Exercise:
The expected answer is a bare count of the lines in the data below that contain "forum".

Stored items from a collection

%%

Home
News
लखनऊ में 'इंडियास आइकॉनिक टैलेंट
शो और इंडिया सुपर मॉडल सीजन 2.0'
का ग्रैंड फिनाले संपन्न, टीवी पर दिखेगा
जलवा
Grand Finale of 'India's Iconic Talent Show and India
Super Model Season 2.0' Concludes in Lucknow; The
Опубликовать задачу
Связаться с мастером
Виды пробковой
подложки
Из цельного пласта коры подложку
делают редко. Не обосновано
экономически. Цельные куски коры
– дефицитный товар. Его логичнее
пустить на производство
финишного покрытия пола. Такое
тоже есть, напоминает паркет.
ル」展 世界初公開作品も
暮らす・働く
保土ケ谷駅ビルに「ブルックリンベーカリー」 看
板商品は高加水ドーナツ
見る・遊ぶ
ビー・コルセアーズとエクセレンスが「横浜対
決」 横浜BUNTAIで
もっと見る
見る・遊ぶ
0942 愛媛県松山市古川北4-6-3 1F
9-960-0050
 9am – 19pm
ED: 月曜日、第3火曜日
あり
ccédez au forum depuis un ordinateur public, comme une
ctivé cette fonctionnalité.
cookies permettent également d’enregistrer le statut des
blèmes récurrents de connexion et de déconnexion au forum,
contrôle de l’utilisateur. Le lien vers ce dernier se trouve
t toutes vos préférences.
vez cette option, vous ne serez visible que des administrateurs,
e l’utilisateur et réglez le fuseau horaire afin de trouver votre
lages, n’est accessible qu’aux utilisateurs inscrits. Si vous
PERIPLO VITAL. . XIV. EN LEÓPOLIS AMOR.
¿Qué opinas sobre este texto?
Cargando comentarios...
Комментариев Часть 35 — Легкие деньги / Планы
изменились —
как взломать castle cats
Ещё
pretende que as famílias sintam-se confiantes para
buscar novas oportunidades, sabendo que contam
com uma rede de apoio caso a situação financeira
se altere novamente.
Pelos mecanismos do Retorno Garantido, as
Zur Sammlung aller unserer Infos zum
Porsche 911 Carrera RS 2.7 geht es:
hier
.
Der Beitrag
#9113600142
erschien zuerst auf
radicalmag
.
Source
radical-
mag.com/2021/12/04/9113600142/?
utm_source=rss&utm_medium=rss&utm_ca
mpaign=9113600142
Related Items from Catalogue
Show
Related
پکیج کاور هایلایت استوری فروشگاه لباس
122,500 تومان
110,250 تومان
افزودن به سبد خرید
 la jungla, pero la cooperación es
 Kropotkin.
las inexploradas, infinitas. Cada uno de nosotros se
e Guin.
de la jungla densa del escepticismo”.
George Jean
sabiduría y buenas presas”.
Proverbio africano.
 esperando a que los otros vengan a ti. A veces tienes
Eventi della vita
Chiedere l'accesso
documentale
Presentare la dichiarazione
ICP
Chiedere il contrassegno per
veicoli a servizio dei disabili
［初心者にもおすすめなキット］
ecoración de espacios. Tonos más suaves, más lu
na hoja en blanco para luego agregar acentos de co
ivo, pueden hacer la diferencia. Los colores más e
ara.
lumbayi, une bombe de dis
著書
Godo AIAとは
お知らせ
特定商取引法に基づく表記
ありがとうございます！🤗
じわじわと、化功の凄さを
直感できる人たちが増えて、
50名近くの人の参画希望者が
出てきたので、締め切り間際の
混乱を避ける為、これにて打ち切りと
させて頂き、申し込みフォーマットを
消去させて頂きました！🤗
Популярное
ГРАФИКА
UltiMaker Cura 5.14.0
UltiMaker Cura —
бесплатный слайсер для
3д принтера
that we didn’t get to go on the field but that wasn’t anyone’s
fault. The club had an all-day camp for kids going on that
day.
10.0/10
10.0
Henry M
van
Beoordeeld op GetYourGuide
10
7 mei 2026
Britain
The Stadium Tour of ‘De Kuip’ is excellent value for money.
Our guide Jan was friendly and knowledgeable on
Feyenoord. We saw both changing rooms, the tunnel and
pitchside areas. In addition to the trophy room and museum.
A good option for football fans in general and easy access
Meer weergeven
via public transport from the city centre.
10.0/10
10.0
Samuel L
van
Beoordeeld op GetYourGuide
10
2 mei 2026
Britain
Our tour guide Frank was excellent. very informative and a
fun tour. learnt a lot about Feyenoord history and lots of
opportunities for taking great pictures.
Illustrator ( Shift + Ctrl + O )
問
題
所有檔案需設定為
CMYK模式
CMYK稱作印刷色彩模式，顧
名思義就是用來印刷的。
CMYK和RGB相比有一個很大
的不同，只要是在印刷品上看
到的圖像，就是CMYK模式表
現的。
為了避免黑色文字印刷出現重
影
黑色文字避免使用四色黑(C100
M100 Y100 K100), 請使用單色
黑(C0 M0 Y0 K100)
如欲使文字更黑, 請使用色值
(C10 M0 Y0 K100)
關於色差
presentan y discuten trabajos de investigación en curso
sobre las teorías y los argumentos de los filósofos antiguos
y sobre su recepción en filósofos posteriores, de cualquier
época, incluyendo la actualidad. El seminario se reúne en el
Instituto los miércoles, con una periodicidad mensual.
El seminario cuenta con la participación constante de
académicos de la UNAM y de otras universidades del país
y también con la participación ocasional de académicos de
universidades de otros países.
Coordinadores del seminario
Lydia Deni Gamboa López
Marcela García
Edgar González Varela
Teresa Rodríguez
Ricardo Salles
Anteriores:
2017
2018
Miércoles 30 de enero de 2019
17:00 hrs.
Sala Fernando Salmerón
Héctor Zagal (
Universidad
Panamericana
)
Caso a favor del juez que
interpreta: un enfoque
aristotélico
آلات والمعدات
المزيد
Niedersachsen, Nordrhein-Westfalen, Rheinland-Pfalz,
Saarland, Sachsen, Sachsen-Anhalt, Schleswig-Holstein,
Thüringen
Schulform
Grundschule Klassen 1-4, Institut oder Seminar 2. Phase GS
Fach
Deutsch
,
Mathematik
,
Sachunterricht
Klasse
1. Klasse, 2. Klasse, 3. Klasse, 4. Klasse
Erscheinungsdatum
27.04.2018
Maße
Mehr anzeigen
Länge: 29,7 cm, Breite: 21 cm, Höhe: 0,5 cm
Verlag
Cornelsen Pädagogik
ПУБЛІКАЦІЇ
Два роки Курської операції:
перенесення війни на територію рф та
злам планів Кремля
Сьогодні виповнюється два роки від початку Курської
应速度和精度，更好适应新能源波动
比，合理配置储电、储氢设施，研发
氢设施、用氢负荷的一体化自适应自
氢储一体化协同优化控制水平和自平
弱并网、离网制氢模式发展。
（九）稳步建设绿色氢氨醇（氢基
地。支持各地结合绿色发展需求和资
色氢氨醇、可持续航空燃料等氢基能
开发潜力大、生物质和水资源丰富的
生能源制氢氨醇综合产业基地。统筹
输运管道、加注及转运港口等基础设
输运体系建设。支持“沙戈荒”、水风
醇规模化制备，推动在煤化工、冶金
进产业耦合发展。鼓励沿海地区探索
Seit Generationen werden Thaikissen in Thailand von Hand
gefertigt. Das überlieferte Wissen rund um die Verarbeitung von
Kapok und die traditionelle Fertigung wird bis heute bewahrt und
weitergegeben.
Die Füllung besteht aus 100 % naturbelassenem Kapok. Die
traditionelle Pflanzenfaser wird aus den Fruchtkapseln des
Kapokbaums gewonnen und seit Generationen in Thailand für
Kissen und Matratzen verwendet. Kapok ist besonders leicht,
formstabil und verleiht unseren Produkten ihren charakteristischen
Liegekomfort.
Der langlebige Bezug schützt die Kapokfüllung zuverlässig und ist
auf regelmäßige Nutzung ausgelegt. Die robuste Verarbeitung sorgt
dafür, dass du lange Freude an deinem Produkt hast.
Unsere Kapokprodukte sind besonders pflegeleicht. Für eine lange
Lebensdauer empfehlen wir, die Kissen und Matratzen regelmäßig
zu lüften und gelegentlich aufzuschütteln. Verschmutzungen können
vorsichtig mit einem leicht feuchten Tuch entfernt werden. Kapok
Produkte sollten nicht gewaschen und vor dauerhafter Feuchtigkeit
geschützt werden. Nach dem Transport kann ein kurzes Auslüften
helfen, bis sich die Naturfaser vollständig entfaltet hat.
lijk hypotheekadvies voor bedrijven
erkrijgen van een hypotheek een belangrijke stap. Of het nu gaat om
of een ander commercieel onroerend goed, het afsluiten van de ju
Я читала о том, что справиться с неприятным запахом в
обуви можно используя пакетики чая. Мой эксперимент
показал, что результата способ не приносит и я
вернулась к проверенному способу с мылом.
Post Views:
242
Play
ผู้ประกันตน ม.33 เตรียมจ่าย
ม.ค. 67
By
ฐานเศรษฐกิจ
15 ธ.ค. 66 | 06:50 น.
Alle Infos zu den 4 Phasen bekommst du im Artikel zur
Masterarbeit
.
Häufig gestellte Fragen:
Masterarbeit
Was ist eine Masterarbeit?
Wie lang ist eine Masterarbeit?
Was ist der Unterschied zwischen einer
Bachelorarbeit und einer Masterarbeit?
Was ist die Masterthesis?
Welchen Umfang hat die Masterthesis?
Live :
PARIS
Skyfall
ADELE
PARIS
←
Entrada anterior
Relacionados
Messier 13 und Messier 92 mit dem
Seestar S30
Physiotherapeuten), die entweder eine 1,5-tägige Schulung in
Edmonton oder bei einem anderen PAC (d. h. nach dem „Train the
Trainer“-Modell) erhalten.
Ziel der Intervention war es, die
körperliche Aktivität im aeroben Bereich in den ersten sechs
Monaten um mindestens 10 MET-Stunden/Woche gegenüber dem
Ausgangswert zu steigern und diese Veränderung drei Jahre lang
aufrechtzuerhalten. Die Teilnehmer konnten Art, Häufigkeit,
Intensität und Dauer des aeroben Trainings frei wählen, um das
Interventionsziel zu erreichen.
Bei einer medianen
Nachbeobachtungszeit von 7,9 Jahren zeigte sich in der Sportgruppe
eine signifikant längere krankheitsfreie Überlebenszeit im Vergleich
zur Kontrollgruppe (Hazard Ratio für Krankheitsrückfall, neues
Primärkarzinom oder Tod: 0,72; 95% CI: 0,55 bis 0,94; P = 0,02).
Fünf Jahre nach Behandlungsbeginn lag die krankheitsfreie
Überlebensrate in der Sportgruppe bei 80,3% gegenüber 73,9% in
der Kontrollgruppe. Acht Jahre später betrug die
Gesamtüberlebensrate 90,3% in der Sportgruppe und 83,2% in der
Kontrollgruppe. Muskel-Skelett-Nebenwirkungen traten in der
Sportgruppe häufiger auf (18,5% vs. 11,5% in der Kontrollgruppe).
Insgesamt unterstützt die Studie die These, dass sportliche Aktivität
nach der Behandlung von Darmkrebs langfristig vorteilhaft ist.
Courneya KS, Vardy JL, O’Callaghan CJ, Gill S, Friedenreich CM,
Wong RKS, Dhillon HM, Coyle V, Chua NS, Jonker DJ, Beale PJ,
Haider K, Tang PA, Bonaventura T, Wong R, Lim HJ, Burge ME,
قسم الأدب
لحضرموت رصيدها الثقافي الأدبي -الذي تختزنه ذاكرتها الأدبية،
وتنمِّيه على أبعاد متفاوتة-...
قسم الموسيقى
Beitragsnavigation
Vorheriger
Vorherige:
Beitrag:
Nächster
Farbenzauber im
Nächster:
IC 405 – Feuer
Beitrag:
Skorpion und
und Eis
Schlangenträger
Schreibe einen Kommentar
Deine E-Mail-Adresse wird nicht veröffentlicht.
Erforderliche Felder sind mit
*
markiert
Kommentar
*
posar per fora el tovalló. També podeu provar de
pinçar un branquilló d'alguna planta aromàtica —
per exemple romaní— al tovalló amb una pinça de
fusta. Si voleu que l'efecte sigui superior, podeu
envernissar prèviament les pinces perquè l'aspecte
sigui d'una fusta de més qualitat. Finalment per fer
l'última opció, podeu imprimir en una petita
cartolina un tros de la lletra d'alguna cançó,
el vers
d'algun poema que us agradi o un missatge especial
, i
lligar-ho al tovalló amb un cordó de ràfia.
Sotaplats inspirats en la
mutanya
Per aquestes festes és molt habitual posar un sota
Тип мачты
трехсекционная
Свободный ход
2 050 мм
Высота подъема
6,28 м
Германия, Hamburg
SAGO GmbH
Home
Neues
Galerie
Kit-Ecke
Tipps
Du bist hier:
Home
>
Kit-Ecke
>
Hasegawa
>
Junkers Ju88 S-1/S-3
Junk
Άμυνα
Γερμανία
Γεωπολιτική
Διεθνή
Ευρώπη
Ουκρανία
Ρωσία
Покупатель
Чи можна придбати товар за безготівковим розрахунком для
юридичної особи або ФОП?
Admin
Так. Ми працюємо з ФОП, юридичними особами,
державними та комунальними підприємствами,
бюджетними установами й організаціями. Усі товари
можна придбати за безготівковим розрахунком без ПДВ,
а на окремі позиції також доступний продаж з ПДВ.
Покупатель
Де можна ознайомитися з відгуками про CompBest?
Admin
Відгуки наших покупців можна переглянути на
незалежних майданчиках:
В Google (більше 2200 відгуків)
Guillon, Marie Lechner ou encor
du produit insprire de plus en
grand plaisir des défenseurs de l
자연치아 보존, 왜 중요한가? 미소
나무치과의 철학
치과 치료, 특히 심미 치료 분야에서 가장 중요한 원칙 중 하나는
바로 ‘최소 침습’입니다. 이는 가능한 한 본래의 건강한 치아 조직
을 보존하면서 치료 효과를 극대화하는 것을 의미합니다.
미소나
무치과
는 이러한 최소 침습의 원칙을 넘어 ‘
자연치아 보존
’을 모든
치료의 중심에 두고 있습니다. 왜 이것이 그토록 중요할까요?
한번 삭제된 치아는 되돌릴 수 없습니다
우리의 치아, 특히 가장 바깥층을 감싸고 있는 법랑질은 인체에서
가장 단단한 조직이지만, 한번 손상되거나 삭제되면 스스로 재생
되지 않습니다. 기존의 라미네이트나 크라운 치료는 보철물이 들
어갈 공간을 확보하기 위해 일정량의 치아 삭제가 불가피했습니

%%

Worked solution:
2